Notwithstanding Sections 10A-1-3.32 and 10A-1-3.33:
(a) Subject to subsection (f), a general partner, without having any particular purpose for seeking the information, may inspect and copy during regular business hours at a reasonable location specified by the limited partnership, required information and any other records maintained by the limited partnership regarding the limited partnership's activities and affairs and financial condition.
(b) Subject to subsection (f), each general partner and the limited partnership shall furnish to a general partner:
(1) without demand, any information concerning the limited partnership's activities and affairs and activities and affairs reasonably required for the proper exercise of the general partner's rights and duties under the partnership agreement or this chapter; and
(2) on demand, any other information concerning the limited partnership's activities and affairs, except to the extent the demand or the information demanded is unreasonable or otherwise improper under the circumstances.
(c) Subject to subsections (e) and (f), on 10 days' demand made in a writing received by the limited partnership, a person dissociated as a general partner may have access to the information and records described in subsection (a) at the location specified in subsection (a) if:
(1) the information or writing pertains to the period during which the person was a general partner;
(2) the person seeks the information or record in good faith; and
(3) the person satisfies the requirements imposed on a limited partner by Section 10A-9A-3.04(b).
(d) The limited partnership shall respond to a demand made pursuant to subsection (c) in the same manner as provided in Section 10A-9A-3.04(c).
(e) If a general partner dies, Section 10A-9A-7.04 applies.

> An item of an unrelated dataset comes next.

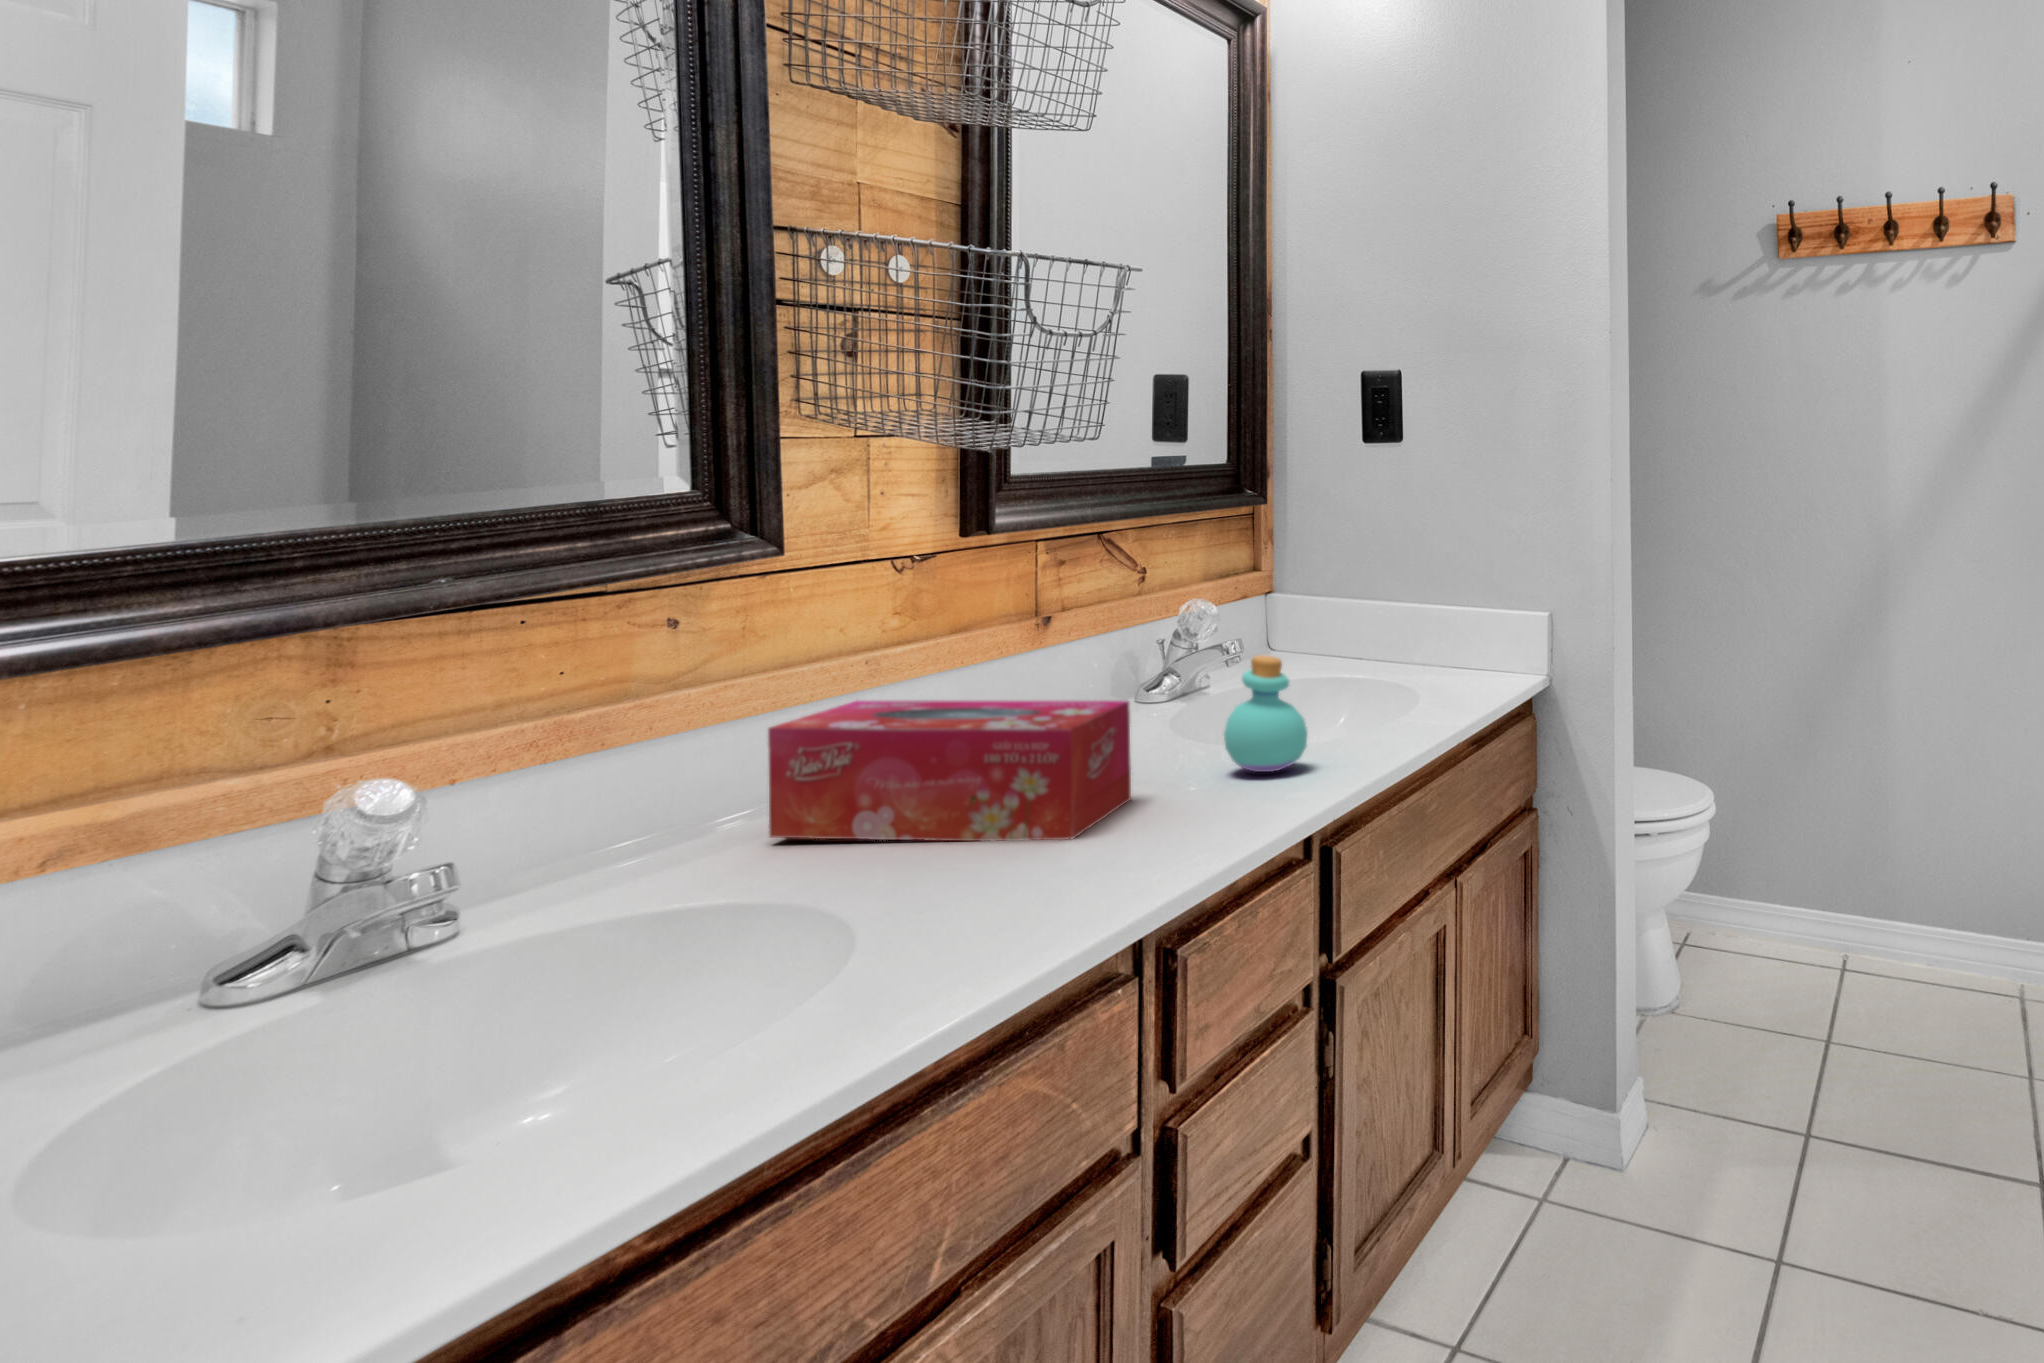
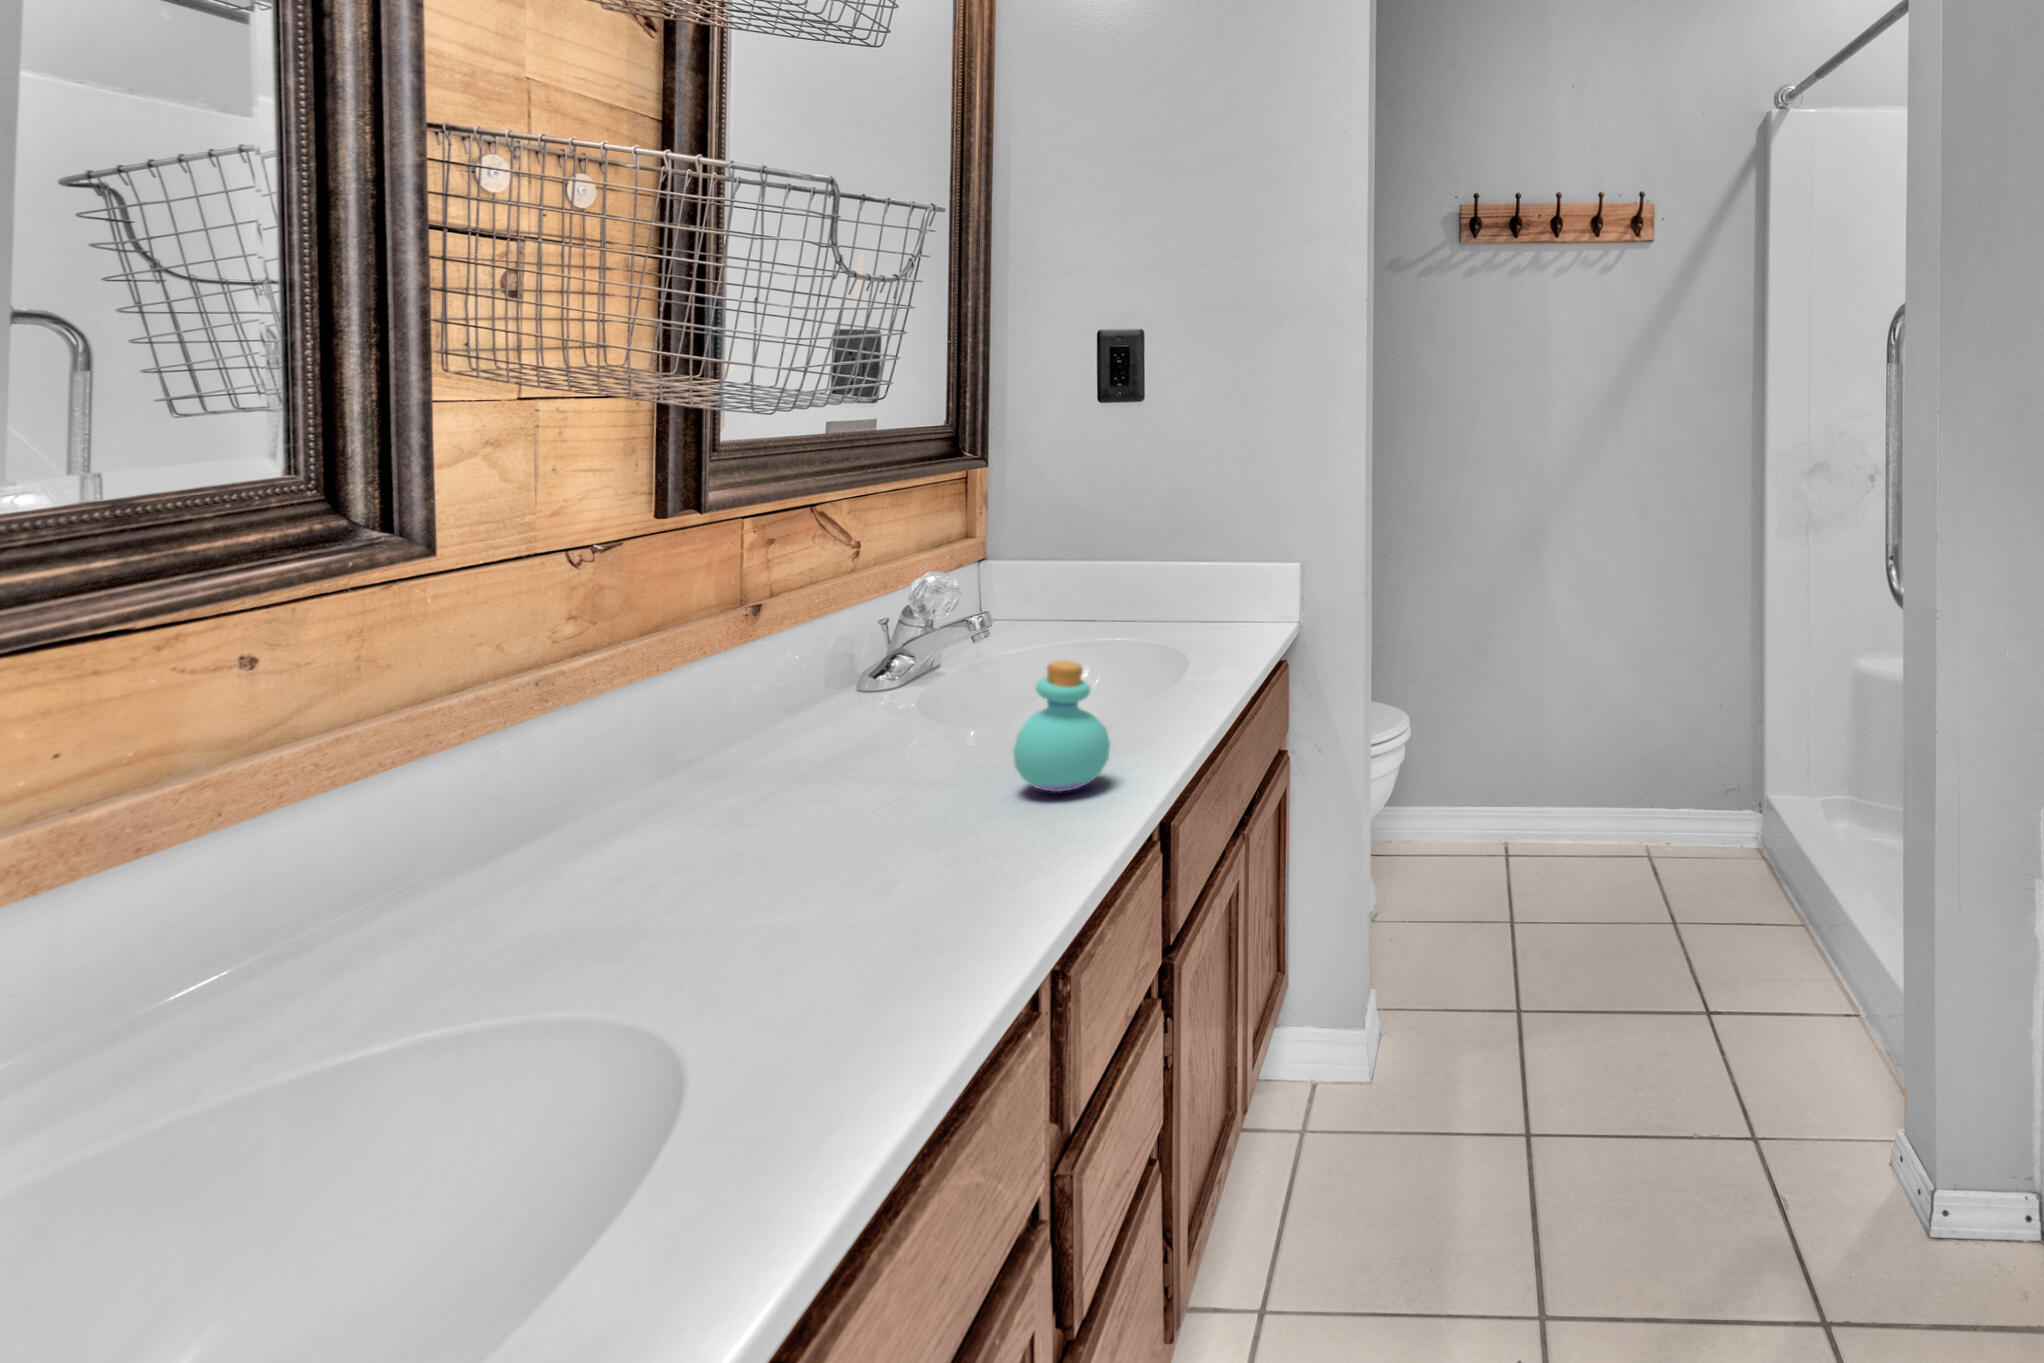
tissue box: present [768,700,1131,841] -> none [416,726,913,942]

(f) In addition to any restriction or condition stated in its limited partnership agreement, a limited partnership, as to a matter within the ordinary course of its activities and affairs, may:
(1) impose reasonable restrictions and conditions on access to and use of information to be furnished under this section, including designating information confidential and imposing nondisclosure and safeguarding obligations on the recipient; and
(2) keep confidential from the partners and any other person, for such period of time as the limited partnership deems reasonable, any information that the limited partnership reasonably believes to be in the nature of trade secrets or other information the disclosure of which the limited partnership in good faith believes is not in the best interest of the limited partnership or could damage the limited partnership or its activities and affairs, or that the limited partnership is required by law or by agreement with a third party to keep confidential.
In any dispute concerning the reasonableness of a restriction under this subsection, the limited partnership has the burden of proving reasonableness.
(g) A limited partnership may charge a person that makes a demand under this section reasonable costs of copying, limited to the costs of labor and material.
(h) A general partner or person dissociated as a general partner may exercise the rights under this section through an attorney or other agent. Any restriction imposed under subsection (f) or by the partnership agreement applies both to the attorney or other agent and to the general partner or person dissociated as a general partner.
(i) The rights under this section do not extend to a person as transferee, but the rights under subsection (c) of a person dissociated as a general partner may be exercised by the legal representative of an individual who dissociated as a general partner under Section 10A-9A-6.03(6).
(j) Any general partner who, without reasonable cause, refuses to allow any general partner or person dissociated as a general partner, or their agent or attorney to inspect or copy any records of the limited partnership to which such general partner or person disassociated as a general partner is entitled under this section, shall be personally liable to the general partner or person dissociated as a general partner for a penalty in an amount not to exceed 10 percent of the fair market value of the partnership interest of the general partner or person dissociated as a general partner, in addition to any other damages or remedy.